* **Collected data**
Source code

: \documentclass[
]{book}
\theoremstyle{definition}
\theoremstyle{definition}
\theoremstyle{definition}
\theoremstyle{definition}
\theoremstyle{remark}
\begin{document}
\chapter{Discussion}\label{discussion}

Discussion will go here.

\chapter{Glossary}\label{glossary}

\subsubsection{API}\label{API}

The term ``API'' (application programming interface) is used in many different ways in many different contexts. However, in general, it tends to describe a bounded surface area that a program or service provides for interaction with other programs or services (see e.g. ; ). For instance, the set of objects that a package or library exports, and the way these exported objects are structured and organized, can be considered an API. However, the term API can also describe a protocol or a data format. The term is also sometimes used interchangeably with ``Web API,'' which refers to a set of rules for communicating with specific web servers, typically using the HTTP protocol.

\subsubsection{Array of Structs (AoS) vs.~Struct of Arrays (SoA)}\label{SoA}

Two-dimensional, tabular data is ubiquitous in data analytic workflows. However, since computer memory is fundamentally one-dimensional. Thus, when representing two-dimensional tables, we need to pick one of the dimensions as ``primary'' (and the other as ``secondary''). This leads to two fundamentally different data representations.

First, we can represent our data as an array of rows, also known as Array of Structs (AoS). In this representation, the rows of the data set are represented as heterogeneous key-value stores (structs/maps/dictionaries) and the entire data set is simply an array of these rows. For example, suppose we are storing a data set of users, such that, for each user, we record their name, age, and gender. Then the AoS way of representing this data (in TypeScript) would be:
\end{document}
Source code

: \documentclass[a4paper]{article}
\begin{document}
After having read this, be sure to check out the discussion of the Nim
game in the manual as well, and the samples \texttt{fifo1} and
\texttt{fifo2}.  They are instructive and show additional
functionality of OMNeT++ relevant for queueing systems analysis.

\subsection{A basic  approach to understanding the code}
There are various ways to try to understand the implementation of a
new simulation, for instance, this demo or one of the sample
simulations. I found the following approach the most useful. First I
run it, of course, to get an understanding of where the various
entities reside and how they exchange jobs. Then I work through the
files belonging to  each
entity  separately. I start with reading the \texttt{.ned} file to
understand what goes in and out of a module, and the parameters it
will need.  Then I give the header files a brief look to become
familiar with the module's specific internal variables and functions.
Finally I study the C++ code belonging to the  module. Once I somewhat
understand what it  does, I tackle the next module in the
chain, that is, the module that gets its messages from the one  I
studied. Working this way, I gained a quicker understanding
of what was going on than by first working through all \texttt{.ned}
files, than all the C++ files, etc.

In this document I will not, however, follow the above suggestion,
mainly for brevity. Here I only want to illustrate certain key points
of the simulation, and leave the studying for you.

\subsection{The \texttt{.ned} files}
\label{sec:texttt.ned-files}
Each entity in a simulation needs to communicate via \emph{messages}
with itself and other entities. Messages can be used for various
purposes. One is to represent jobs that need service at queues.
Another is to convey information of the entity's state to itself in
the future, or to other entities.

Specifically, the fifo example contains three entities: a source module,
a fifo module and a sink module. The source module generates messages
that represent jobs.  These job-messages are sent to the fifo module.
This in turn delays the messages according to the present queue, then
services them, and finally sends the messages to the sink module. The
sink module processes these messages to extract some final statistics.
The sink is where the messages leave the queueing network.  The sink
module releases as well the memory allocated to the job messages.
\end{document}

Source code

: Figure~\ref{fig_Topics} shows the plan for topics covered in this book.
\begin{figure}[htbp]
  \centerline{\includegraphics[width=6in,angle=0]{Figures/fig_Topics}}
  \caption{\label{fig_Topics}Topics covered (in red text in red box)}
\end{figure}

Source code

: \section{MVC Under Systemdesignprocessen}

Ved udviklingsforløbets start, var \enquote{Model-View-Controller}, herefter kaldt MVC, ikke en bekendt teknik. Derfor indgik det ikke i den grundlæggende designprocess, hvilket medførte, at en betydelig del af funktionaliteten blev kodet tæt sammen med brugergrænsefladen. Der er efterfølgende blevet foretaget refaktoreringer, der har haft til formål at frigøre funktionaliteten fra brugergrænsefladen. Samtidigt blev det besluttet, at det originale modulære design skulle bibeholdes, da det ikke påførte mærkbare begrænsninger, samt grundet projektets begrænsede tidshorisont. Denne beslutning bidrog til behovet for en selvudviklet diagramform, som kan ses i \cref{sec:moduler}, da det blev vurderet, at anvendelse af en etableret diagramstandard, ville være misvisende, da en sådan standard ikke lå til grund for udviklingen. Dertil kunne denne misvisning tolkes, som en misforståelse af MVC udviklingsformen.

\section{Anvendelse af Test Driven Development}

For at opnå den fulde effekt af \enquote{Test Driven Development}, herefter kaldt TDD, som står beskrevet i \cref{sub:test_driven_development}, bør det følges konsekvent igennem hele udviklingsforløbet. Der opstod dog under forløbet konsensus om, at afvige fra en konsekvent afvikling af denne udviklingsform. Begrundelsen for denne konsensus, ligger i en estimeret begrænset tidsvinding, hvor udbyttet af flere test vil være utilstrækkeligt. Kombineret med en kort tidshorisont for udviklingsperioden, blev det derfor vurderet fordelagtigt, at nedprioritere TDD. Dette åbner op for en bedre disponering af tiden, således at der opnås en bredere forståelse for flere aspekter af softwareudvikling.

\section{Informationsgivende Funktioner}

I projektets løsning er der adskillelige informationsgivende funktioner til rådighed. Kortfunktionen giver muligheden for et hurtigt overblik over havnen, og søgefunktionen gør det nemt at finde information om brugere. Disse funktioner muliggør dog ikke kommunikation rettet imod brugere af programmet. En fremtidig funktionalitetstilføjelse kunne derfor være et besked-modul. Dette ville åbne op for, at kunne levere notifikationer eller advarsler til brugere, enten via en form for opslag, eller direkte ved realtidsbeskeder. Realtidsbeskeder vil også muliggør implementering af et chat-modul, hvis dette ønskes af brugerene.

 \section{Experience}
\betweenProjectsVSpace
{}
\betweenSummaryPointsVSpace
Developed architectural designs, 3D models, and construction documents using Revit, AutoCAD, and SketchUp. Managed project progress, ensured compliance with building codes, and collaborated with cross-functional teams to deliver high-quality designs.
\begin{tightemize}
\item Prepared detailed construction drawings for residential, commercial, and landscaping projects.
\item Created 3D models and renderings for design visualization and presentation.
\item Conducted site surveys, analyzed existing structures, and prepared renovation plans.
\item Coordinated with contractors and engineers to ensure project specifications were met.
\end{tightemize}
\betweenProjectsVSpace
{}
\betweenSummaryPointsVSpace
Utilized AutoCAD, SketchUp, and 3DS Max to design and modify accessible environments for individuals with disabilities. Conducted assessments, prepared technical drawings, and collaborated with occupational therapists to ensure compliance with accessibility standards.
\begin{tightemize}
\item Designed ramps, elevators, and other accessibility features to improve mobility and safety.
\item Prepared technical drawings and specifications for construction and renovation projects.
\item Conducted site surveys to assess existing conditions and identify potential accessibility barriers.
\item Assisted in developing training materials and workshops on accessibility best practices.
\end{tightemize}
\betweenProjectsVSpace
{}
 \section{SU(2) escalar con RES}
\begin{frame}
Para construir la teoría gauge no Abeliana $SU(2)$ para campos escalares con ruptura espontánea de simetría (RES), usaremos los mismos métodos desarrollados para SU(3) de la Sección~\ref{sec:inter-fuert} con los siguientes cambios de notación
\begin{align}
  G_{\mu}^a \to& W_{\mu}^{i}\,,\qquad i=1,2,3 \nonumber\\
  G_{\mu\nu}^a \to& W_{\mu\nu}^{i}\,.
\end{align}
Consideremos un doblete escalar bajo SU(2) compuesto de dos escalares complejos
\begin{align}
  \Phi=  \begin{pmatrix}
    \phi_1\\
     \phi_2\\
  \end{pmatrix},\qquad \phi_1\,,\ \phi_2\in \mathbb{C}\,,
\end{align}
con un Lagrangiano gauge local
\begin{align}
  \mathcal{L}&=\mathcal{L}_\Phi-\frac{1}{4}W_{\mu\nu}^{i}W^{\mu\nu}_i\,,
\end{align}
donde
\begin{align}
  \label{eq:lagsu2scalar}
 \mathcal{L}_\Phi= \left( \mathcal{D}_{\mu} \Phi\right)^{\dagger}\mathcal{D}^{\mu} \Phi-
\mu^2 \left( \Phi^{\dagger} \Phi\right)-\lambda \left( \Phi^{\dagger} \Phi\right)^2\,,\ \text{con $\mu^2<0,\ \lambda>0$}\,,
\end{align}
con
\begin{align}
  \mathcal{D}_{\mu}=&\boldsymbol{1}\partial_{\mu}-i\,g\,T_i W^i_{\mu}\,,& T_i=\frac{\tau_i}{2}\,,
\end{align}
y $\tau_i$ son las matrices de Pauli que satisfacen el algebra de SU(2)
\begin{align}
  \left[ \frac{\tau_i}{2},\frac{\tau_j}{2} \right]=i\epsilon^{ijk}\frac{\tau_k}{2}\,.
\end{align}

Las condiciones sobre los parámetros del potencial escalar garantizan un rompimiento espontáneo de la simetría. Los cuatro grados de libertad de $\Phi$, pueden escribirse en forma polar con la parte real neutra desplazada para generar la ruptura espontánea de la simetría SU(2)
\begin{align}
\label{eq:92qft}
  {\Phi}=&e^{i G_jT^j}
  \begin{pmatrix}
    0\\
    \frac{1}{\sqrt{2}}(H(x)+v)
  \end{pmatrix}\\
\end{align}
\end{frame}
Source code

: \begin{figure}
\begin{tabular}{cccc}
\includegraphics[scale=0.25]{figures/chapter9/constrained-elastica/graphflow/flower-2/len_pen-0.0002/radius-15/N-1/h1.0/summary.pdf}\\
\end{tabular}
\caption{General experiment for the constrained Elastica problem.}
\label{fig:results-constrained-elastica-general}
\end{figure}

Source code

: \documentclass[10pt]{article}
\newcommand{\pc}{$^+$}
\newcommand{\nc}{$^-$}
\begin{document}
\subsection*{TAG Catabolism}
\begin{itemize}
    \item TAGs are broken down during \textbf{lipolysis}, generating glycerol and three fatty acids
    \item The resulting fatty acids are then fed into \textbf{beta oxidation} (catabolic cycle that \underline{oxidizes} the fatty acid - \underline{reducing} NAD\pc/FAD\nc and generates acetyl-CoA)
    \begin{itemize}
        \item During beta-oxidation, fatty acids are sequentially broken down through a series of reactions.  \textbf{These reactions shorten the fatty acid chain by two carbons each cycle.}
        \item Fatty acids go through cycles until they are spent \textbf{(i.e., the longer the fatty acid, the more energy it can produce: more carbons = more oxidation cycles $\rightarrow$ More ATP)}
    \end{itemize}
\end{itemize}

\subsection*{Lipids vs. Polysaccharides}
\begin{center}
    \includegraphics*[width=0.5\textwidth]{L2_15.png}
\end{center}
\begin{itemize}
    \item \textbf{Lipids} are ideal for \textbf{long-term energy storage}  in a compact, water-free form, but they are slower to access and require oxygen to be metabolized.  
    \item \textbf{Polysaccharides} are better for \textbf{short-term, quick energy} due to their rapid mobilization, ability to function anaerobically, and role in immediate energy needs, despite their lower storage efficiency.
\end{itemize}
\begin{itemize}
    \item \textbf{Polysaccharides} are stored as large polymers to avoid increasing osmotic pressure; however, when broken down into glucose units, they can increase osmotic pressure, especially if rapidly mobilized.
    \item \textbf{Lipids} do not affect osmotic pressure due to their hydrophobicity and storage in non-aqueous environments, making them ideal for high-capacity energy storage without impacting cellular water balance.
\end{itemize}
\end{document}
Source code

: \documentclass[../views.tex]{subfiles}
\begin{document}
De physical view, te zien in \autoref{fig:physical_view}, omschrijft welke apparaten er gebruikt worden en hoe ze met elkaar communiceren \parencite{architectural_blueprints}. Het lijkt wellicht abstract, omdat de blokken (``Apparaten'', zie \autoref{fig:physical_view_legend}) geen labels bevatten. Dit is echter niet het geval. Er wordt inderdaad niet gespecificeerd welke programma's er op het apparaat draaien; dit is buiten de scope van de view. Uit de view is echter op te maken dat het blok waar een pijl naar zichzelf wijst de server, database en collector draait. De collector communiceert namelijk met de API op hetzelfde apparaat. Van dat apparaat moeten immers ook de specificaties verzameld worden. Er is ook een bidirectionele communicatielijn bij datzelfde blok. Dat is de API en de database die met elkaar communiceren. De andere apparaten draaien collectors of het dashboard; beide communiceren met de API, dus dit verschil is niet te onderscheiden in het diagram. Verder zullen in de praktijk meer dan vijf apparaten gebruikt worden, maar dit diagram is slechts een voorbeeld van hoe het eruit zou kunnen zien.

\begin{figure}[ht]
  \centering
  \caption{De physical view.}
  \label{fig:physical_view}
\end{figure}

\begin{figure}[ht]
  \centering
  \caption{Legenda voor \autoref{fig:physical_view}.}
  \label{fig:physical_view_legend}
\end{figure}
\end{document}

* **WRITTEN TASK**
Would you please reproduce the records above exactly, only from their first line through the line holding "Discussion will go here.", with both ends included?

* **RESPONSE TO THIS EXERCISE**
Source code

: \documentclass[
]{book}
\theoremstyle{definition}
\theoremstyle{definition}
\theoremstyle{definition}
\theoremstyle{definition}
\theoremstyle{remark}
\begin{document}
\chapter{Discussion}\label{discussion}

Discussion will go here.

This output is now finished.